Protocols and Methodologies in Basic Science and Clinical Cardiac MRI by Christakis Constantinides

Protocols and Methodologies in Basic Science and Clinical Cardiac MRI by Christakis Constantinides

Author:Christakis Constantinides
Language: eng
Format: epub
Publisher: Springer International Publishing, Cham


Accelerated Data Acquisition Methods

In comparison to MRI, data acquisition for MRS is time-consuming. This stems from three main causes: metabolite concentrations are several orders of magnitude lower than the proton concentration of water in the tissues and often have long T1 values; non-proton nuclei are significantly less MR sensitive than protons; and localized CSI-type experiments require collection of an extra data dimension requiring an extra phase encoding step. For ex vivo perfused heart studies, these long data acquisition times are not necessarily a problem. However, as preclinical in vivo MRS is necessarily carried out using general anaesthesia, the length of time for which the animal can safely be keep anaesthetized, and still recover afterwards, is limited. Until relatively recently, this limitation mean that the MRS acquisition time was curtailed, resulting in compromises of either SNR or spatial resolution.

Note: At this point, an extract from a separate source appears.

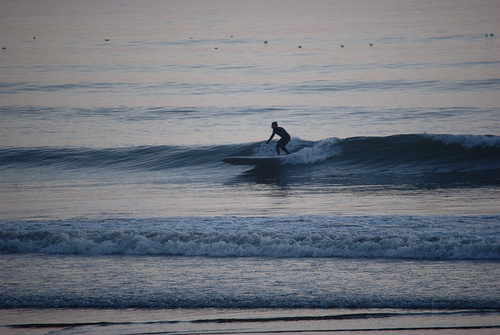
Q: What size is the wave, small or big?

Use of acquisition weighting and density weighting of k-space has been suggested as a way to accelerate CSI data acquisition by optimizing the regions of k-space that are sampled [34]. In acquisition weighting, for example, the number of averages acquired at each point in k-space can be varied using a Hanning function such that at the centre of k-space, where most SNR is derived, more averages are acquired with fewer averages being acquired at the edges of k-space. This necessarily degrades spatial resolution. However, by increasing the number of phase encoding steps (i.e. sampling further out into k-space) whilst keeping the total number of FIDs constant, this loss in spatial resolution is compensated whilst simultaneously improving SNR. The use of a Hanning weighting function means that the point-spread-function of the resulting image has significantly reduced side-lobes, thereby reducing signal contamination from neighbouring voxels. Density weighting is a similar approach in which a uniform number of averages is acquired from each sampled point in k-space, however the sampling density is high in the centre of k-space, and lower at the edges.

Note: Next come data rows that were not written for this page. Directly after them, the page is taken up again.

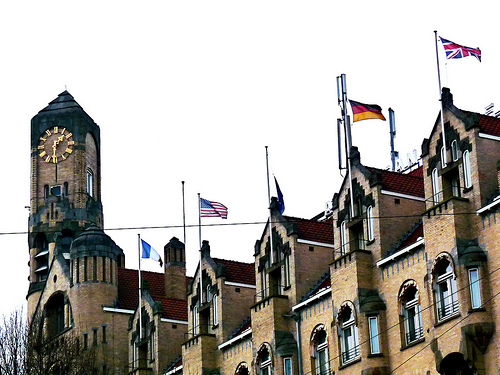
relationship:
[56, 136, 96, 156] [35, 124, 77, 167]
numerals on clock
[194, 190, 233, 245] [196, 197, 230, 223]
flag of america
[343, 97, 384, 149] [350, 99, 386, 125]
flag of germany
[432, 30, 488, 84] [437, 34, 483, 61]
flag of great britain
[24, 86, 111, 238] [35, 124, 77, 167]
tower has clock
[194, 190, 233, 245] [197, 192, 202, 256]
flag on a flagpole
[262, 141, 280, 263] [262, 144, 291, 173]
pole has no flag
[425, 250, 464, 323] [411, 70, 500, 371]
window along building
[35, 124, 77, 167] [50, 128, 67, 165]
"clock with hands at 1:30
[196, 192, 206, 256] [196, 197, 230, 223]
flagpole has american flag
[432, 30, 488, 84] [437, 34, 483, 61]
flag of united kingdom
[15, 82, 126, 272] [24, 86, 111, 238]
clocktower made of bricks and metal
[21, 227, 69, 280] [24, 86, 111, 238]
parapet attached to tower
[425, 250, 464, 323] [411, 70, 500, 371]
window built into brick building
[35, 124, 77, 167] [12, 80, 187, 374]
clock on building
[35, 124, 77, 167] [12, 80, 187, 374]
clock outside building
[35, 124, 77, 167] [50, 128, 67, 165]
clock with golden arms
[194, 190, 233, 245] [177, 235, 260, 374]
flag on top building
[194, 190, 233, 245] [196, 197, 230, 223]
flag with red stripes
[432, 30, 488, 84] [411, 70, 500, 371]
british flag on building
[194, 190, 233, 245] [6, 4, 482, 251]
flag flying in air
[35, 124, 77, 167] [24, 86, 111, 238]
clock at top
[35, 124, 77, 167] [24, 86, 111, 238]
clock on top of tower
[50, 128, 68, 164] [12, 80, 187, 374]
1:30 above building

Optimized single-voxel spectroscopy has been attempted in clinical cardiac spectroscopy in order to define arbitrarily shaped spectroscopic voxels. Techniques such as spectral localization by imaging (SLIM), spatial localization with optimum pointspread function (SLOOP), and spectroscopy with linear algebraic modelling (SLAM) aim to use linear combinations of phase encoding steps in order to reconstruct spectroscopic signals that originate from a defined region of the sample [40, 87, 91, 92]. By defining the voxel to coincide with the annular left ventricular myocardium, it is possible to maximize the amount of myocardial tissue in the voxel improving SNR, and minimizing the amount of partial volume contamination from neighbouring tissues. These methods have not yet found much employment in preclinical spectroscopy.

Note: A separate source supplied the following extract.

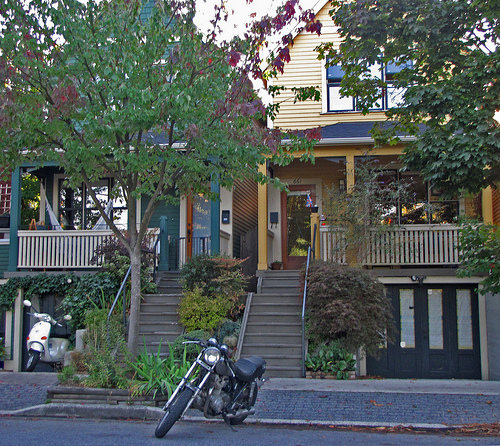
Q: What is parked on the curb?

The use of multiple actively-decoupled RF receiver coils, in conjunction with an actively decoupled volume coil, can also be used to accelerate spectroscopic data acquisition, analogous to their use in imaging. Multi-coil spectroscopy is being applied in clinical cardiac spectroscopy, particularly for 31P spectroscopy at high B0 [78]. Whilst multi-channel receivers are becoming more common in preclinical scanners, the use of such acceleration for preclinical cardiac spectroscopy is still in its infancy.